Capital of southern Lebanon, Tire was originally an island, which became silted up following the construction of a dike by Alexander the Great to allow it to be taken – it was then that it entered its period Hellenic then Roman, of which one can only admire the vestiges. As for the Phoenician remains, they are rarer, apart from those of the part submerged in the sea that cannot be easily visited and a few acres of a wall that we have not been able to find, but nevertheless, its Phoenician history deserves let us dwell on it. It is indeed one of the oldest Phoenician localities; some believe that the human presence dates from 2700 BC. It appears in the turbulent chronicles of Humanity.
After having been successively occupied by various invaders from our coasts, Egyptians, Babylonians, Assyrians, Persians etc …, Tire will retain a certain independence, fiercely defended besides against each of its invaders, beating money and going so far as to found different colonies, including the well-known Carthage via a fraticide struggle between the King of Tire Pygmalion and her sister Elissa and who will go so far as to compete with and threaten Rome during the so-called Punic wars .
Tire will also make a lasting mark on our modern history with a rather remarkable presence in the Old Testament – The King of Tire Hiram 1st having commissioned his artisans to build the so-called Solomon temple in Jerusalem – or the most controversial Jesabel but also the Gospels with one of the journeys of Jesus Christ, and the Epistles, with Saint Paul who will found there one of the first Churches outside the Holy Land and a council will take place there even in 355 AD.
The Christian presence remains strong and marked in the part known as the old town with its narrow streets and where the churches of the region are also today.
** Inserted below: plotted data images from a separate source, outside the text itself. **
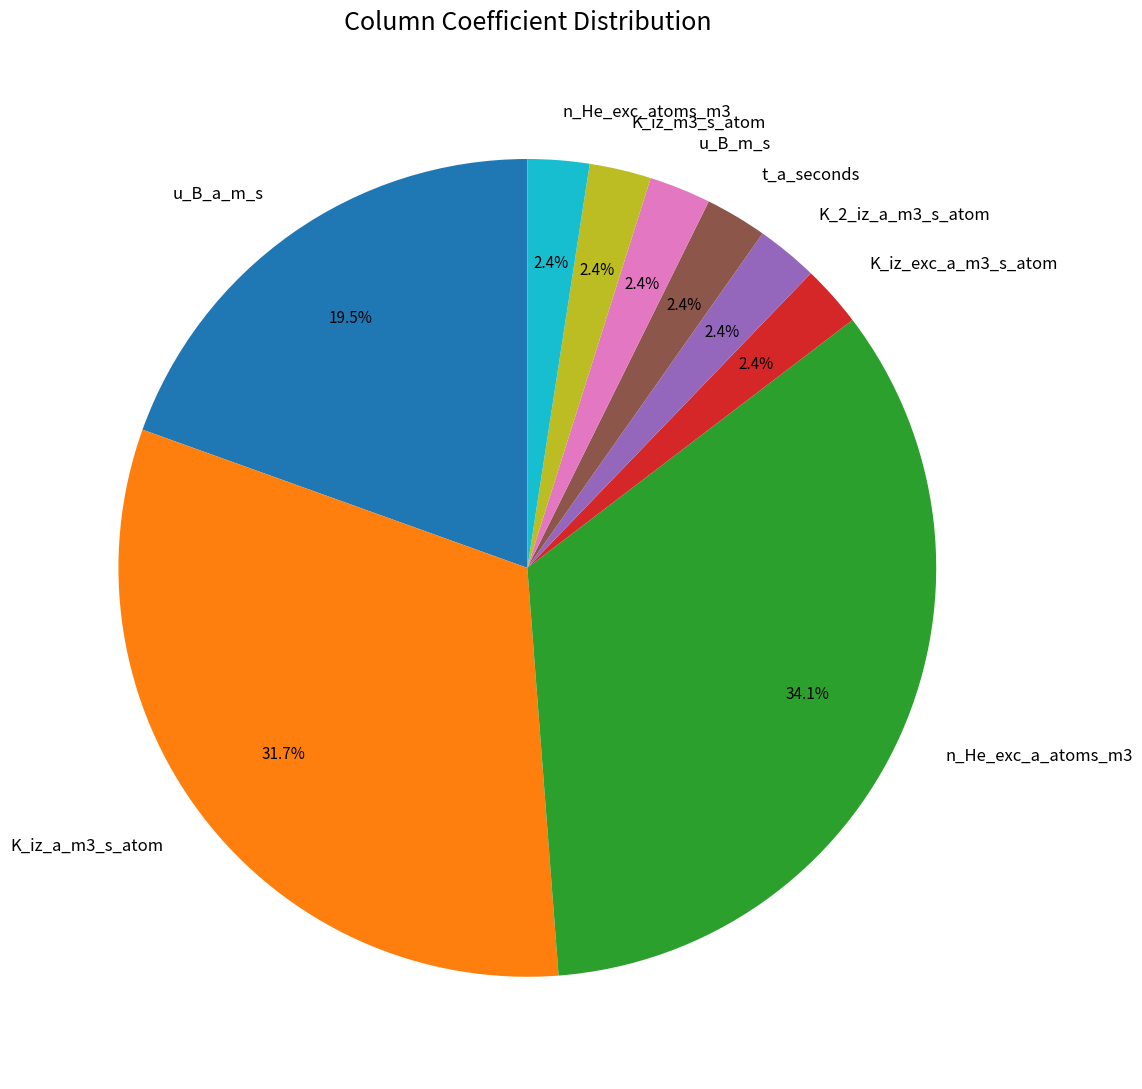

What is the ratio of the value at n_He_exc_atoms_m3 to the value at u_B_m_s?

1.0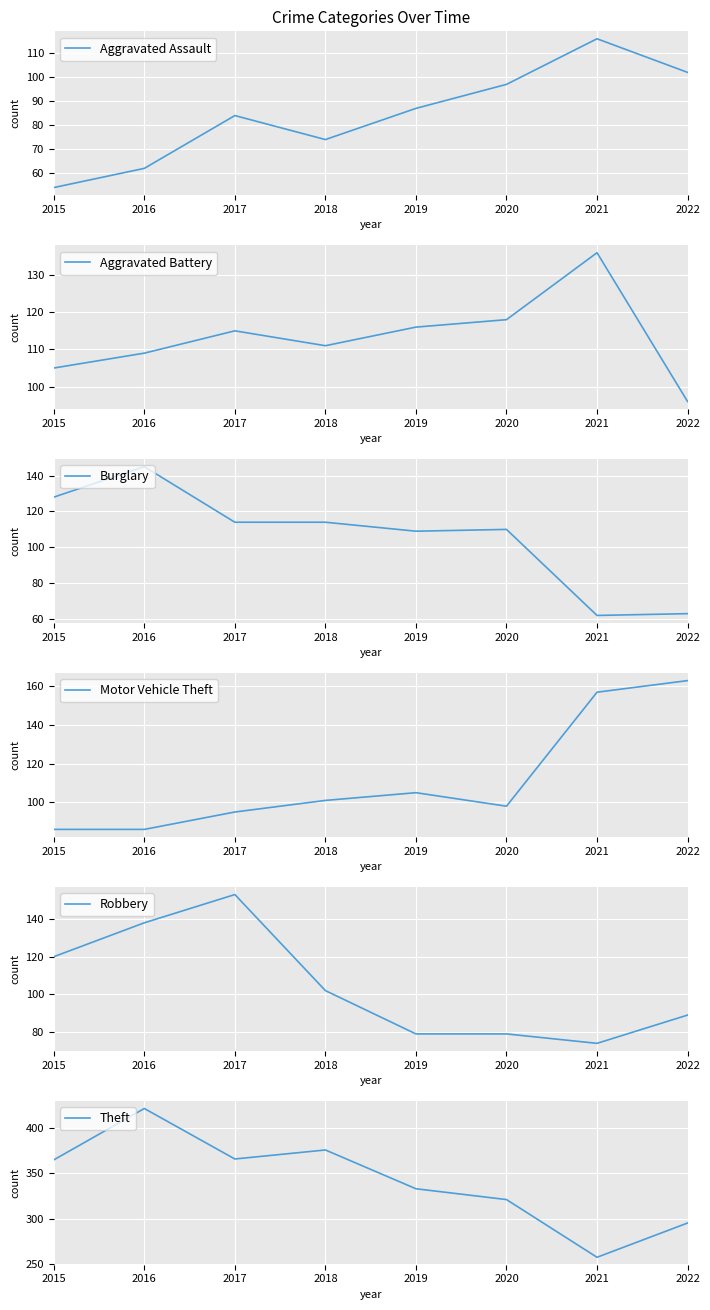

In Burglary, how many points are higher than both neighbors (excluding endpoints)?

2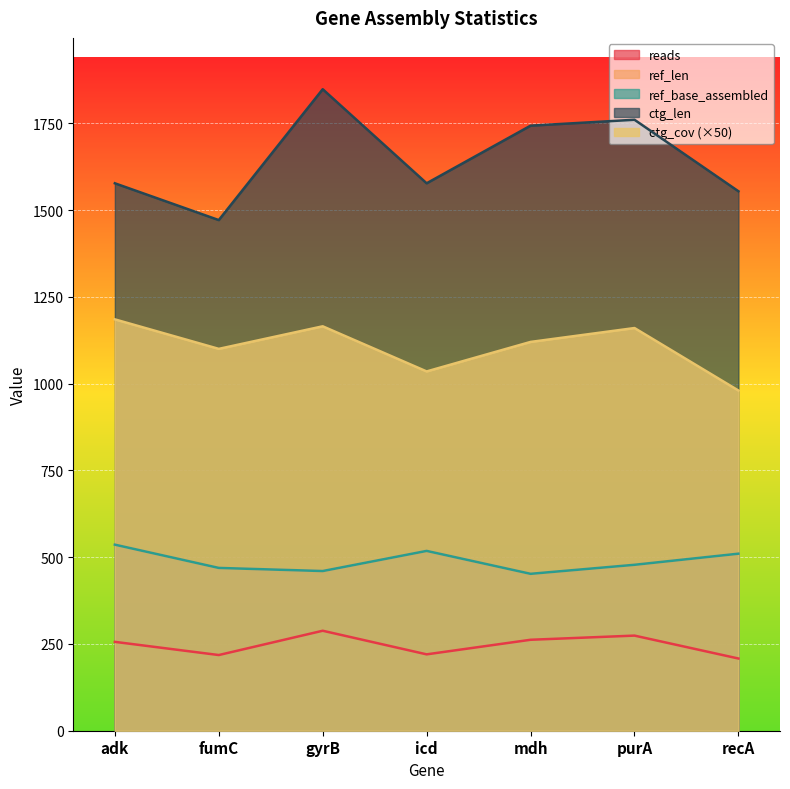

What is the label of the 1st point from the left?

adk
Community of fishermen mainly, their working tools, frail wooden boats, motorized since the 1960s, bear names like Marguerite, Josephine, Violette, Éliane …
The old town is in fact framed by the 2 Egyptian and Sidonian ports, the only remaining Sidonian, who is the main working tool of this community today, with an extraordinary attachment to this land and its sacrifices. We can in particular notice the portrait of one of the soldiers who fell in Nahr Bared in 2007 – the martyr sergeant Robert Elias el-Achi – above the front of a local café – which belongs to his family – while we, in the other regions quickly bury their memories.
The Al Fanar restaurant is located just at the southern tip of the city of Tire, set back from the Lighthouse, in a magical setting and at the foot of what used to be the Egyptian port of Tire. It has a beach not of sand but of small stones which allow its customers to access a kind of swimming pool naturally dug in the rocks. The turquoise water is pleasant, the Mediterranean current being South – North, the sea not being loaded with the usual waste from other Lebanese regions and the Israeli authorities, for their part, cleaning their shores. A lesson for us …
This hostel – originally a traditional Lebanese house of the Salha family – is made up of 10 rooms catering mainly to a European clientele – a change from the usual Arab invasion elsewhere. The rest of the clientele is local, that of Lebanese couples seeking the calm of a beach lulled by the sound of the waves and not that of techno music like others in Jbeil … The staff are pleasant in the sense that they are not always present to watch you to extract money but on the contrary, their discretion honors them! Note the presence of a cat with a bell who will not hesitate to steal a few fish heads from you by stroking – and surprisingly – the tips of your feet.
We therefore headed towards the Roman necropolis, bordered by a royal road including a superb triumphal arch which until recently appeared on the 50 LL banknotes and the Roman hippodrome of which only a few sections remain. These ruins are located near a Palestinian camp.
The little pleasures
Have a coffee with the fishermen at the port, chat with the last craftsmen assembling a boat, have a meal on a terrace facing a CLEAN turquoise sea.
Go see the turtle beach, one of the last beaches in Lebanon, the others having been concreted.
Some additional links and information:
Tire has been listed as a World Heritage Site since 1984. We can find on the UNESCO site lots of information about it.